The University of Washington, Stanford, AI2, UCSB, and Google researchers have developed the OpenFlamingo project. This project aims to create models similar to DeepMind’s Flamingo team. These OpenFlamingo models can handle mixed text and image sequences to produce text as an output. Activities like captioning, visual question answering, and image classification can benefit from this model’s capabilities in taking samples in context.
The team has now released v2 of the OpenFlamingo project, which includes five trained models at the 3B, 4B, and 9B levels. These models are derived from open-source models with less restrictive licenses compared to LLaMA, such as Mosaic’s MPT-1B and 7B and Together.XYZ’s RedPajama-3B.
To create these models, the researchers followed the Flamingo modeling paradigm. They added visual characteristics to the existing layers of a pretrained static language model. While the vision encoder and language model remain static, the connecting modules are trained using web-scraped image-text sequences, similar to Flamingo.

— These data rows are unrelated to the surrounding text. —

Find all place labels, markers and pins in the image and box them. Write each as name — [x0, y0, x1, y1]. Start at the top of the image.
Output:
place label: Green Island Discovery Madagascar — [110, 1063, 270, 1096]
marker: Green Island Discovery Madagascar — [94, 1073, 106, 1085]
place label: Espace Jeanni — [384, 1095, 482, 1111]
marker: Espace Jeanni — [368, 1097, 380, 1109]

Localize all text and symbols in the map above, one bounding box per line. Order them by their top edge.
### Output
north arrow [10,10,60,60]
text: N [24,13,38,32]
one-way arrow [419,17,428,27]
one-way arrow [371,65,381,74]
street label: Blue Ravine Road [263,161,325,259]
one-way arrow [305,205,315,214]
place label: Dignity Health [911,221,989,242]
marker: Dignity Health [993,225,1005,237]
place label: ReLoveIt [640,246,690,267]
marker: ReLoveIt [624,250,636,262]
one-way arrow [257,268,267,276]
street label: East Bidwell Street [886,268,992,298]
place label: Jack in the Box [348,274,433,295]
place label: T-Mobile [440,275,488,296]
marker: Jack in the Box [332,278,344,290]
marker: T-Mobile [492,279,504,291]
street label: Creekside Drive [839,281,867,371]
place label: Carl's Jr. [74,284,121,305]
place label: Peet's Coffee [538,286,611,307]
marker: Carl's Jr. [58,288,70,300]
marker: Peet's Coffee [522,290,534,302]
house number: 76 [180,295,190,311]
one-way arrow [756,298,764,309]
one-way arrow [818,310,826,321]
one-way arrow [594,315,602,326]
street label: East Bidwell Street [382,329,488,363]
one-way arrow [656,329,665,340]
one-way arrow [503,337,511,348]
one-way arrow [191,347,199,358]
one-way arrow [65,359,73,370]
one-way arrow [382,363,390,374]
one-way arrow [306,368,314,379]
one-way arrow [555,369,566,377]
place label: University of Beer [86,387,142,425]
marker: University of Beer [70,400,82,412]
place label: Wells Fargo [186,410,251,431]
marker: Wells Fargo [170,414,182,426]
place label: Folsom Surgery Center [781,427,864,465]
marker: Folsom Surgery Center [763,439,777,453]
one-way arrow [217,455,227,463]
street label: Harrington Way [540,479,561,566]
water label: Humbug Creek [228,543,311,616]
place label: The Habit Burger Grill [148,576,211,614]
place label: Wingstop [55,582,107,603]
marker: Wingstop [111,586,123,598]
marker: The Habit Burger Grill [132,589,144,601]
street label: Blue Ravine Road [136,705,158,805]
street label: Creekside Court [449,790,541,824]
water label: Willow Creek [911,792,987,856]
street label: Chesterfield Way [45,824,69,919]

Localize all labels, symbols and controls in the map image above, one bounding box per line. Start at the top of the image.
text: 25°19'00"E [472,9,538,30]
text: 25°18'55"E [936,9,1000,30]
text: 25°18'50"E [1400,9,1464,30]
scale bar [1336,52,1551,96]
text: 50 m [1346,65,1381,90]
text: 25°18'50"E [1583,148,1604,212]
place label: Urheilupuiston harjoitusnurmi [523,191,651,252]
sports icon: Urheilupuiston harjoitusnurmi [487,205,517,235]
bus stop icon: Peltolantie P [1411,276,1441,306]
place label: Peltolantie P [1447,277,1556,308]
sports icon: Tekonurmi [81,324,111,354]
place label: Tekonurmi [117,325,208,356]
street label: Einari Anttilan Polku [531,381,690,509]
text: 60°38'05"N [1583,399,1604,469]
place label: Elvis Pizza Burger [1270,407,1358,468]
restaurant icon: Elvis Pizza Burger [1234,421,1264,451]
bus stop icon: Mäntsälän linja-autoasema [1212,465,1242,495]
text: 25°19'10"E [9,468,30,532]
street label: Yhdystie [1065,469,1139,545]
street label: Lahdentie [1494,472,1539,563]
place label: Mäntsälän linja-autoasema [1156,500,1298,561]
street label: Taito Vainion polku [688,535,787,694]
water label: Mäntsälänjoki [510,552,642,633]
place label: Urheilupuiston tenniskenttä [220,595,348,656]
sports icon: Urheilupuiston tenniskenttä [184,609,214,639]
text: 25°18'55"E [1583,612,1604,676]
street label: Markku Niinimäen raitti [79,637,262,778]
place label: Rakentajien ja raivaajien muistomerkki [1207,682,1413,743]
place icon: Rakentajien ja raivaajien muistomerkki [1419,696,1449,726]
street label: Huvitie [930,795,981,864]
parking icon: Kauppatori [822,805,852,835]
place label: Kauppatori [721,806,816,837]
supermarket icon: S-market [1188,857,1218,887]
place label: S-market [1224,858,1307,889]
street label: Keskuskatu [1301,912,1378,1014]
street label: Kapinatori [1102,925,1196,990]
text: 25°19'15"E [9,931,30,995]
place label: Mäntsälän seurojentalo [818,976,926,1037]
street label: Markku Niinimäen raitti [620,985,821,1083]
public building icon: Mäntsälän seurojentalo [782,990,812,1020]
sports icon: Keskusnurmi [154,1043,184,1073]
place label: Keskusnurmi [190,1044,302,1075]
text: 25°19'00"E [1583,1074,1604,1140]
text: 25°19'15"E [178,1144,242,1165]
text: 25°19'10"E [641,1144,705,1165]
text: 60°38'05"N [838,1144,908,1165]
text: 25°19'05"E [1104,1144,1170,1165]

The team tested their captioning, visual question answering, and classification models on vision-language datasets. Their findings indicate significant progress between the v1 release and the OpenFlamingo-9B v2 model.
To evaluate the efficacy of the models, the team combined results from seven datasets and tested them in five different contexts: no shots, four shots, eight shots, sixteen shots, and thirty-two shots. Comparing OpenFlamingo (OF) models at the OF-3B and OF-4B levels to Flamingo-3B and Flamingo-9B models, they found that, on average, OpenFlamingo achieves over 80% of matching Flamingo performance. The researchers also compared their results to the optimized state-of-the-art models published on PapersWithCode. The OpenFlamingo-3B and OpenFlamingo-9B models, pretrained only on online data, achieved over 55% of fine-tuned performance with 32 in-context instances. However, OpenFlamingo’s models lag behind DeepMind’s models by an average of 10% in the 0-shot context and 15% in the 32-shot context.
The team is continuously making progress in training and delivering state-of-the-art multimodal models. Their next goal is to enhance the quality of the data used for pre-training.